C’est donc la fine fleur de l’IA et du numérique français qui a été réunie par la Première ministre Elisabeth Borne pour tenter d’analyser l’impact de cette technologie sur l’économie, la croissance, l’emploi… les sujets seront nombreux. Mais "les bouleversements technologiques et sociaux qui en découlent prouvent que la bataille pour la souveraineté passe par la maîtrise de ces algorithmes", a souligné Matignon en lançant ce comité interministériel. "Ces outils, il faut les maîtriser pour que l’on puisse s’en servir correctement. Cela fait partie de la compétitivité", a abondé Luc Julia, invité à s’exprimer sur le sujet de l’IA à l’occasion du l’évènement annuel de l’association des start-ups et VC français, France Digitale, qui s’est tenu ce mercredi.
L’utiliser à bon escient
Au sujet, par exemple, de l’impact que pourrait avoir l’IA sur les emplois, le directeur scientifique de Renault et donc membre du comité a tenu à rassurer. À nouveau, il s’agirait davantage de maîtriser la technologie plutôt que de la craindre. "L’arrivée du logiciel Photoshop n’a pas fait disparaître le métier de peintre, bien au contraire", a observé Luc Julia. "Cela a aussi permis à toute une génération de graphiste d’émerger et de proposer de nouvelles choses", a-t-il aussi commenté.

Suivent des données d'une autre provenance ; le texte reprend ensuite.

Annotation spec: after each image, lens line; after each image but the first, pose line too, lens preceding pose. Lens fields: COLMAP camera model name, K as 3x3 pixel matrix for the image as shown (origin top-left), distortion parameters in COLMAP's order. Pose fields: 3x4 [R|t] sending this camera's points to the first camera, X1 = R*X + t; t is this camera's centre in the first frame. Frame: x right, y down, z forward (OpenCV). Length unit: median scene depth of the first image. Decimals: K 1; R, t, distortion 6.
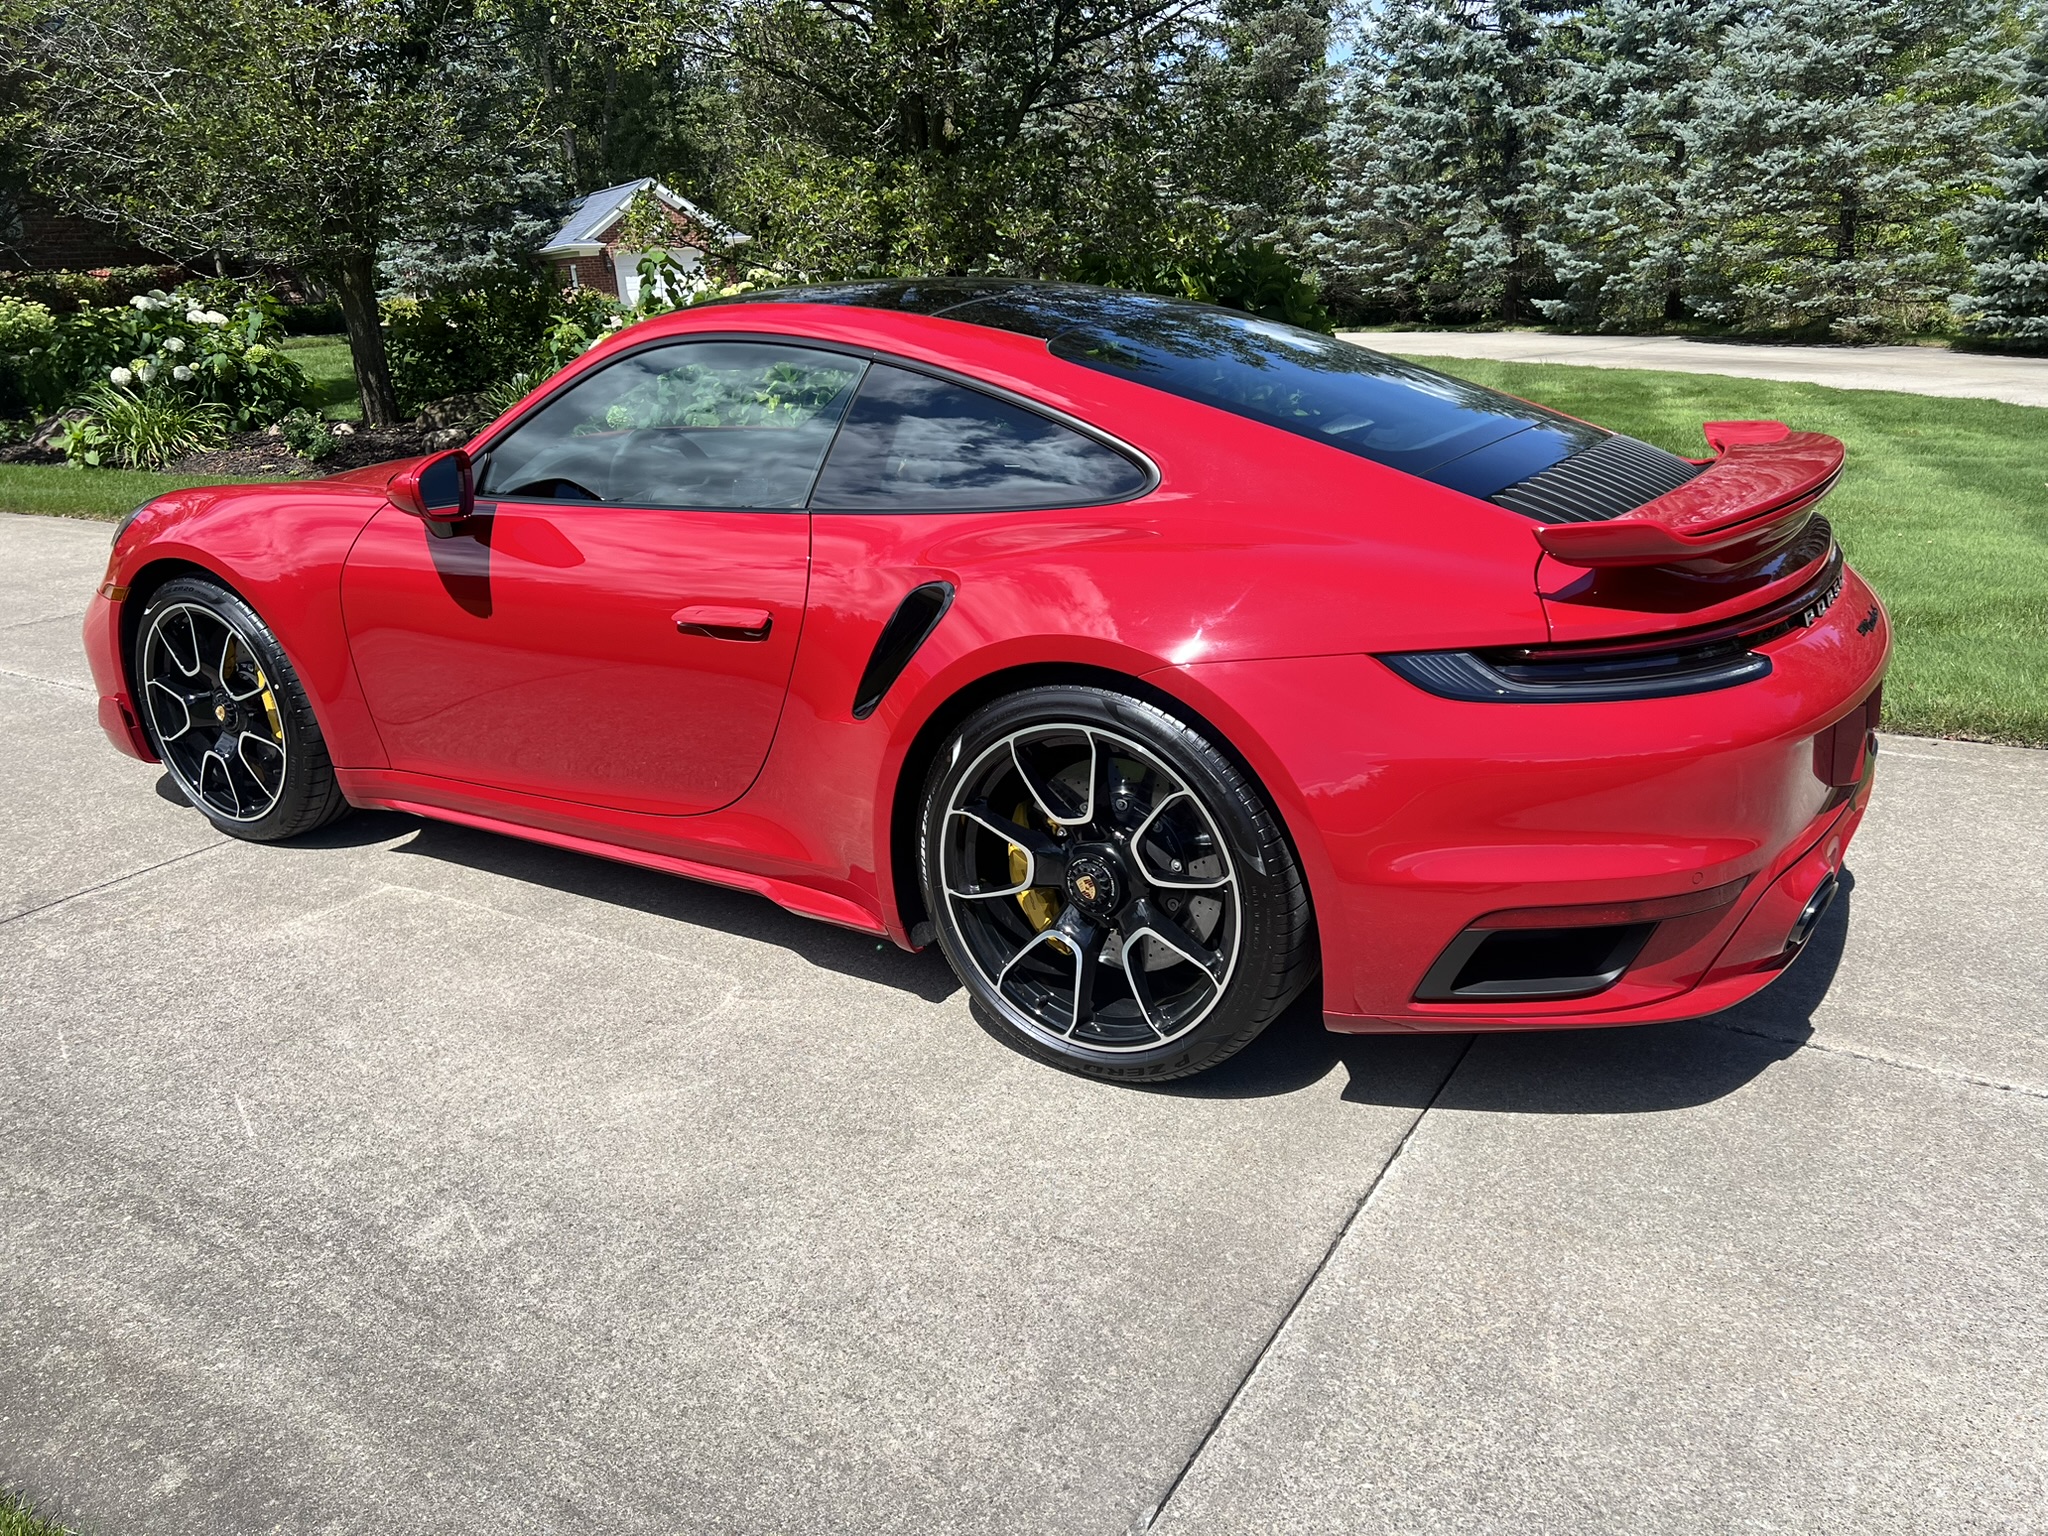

La thématique devrait en tout cas se trouver au cœur des réflexions menées par le comité. "Les enjeux sont divers, par exemple comment stimuler l’emploi grâce à l’intelligence artificielle ? Ou encore comment favoriser la mobilité sociale et la croissance ? Par ailleurs, nous nous pencherons sur la politique industrielle de l’intelligence artificielle, comment combler le déficit par rapport aux investissements américains et chinois", a de son côté avancé Philippe Aghion, co-président de ce groupement d’experts en IA.
Une stratégie déjà amorcée
Si les investissements se trouveront donc aussi au sein des problématiques explorées par les membres du comité, le gouvernement s’est toutefois d’ores et déjà penché sur ce dossier. Pour rappel, la France a entamé sa stratégie en matière d’IA en 2018, en identifiant alors les axes sur lesquels l’Hexagone devrait accélérer.
Le plan avait ainsi été doté de près d’1,5 milliard d’euros sur la période 2018-2022. Mais la technologie d’IA générative, popularisée par ChatGPT, n’avait donc pas encore été révélée. Lors de l’édition 2023 du salon d’entrepreneuriat technologique VivaTech, Emmanuel Macron avait ainsi annoncé une nouvelle enveloppe de 500 millions d’euros à destination de l’IA.
Celle-ci concernait cette fois la création de pôles de recherche en la matière, avec pour ambition de faire émerger deux ou trois entités à l’échelle mondiale. Puis Elisabeth Borne avait pris le relais, lors de la Rencontre des Entrepreneurs de France à la fin du mois d’août, en s’engageant alors à fonder ce comité. A noter, par ailleurs, que ces différentes initiatives françaises visant à favoriser l’innovation et la compétitivité de l’Hexagone interviennent en parallèle de la phase de négociation de l’IA Act, désormais en cours entre le Parlement, la Commission et le Conseil de l’Europe. Adopté par le Parlement européen au mois de juin dernier, ce règlement devrait quant à lui venir encadrer ces nouveaux outils à l’échelle des Vingt-Sept.